Adult patients with low or intermediate-1 risk MDS
In a clinical trial, thrombovascular events (sudden death, ischemic stroke, embolism, phlebitis) occurred in 4 (4.7%) patients. All thrombovascular events occurred in the epoetin alfa group and within the first 24 weeks of treatment. Three cases were confirmed; the fourth case (sudden death) was not confirmed. Two patients had significant risk factors (atrial fibrillation, heart failure, thrombophlebitis).
Children with chronic kidney disease on hemodialysis
Experience with the use of epoetin in children with chronic kidney disease on hemodialysis during clinical trials and in the post-marketing period is limited. No adverse reactions specific to pediatric patients have been identified, nor have any adverse reactions been observed that are not consistent with the underlying disease.

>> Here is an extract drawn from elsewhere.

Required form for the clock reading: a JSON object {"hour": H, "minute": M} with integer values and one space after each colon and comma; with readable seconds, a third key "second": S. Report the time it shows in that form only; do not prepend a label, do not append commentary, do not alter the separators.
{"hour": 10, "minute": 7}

Reporting of suspected adverse reactions after drug authorization is important. It allows continuous monitoring of the benefit-risk balance of the medicinal product. Healthcare professionals are encouraged to report any suspected adverse reactions via the national reporting system.
Shelf life. 2 years.
Storage conditions.
Store out of reach of children, at a temperature not exceeding 25 °C.
Packaging.
1 vial per cardboard box.
Prescription status. Prescription only.
Manufacturer. Biosidus S.A. /
Biosidus S.A.
Manufacturer's address and place of business.
Constitucion 4234 (zip code C1254ABX), City of Buenos Aires, Argentine Republic /
Constitucion 4234 (zip code C1254ABX), of the City of Buenos Aires, Argentine Republic.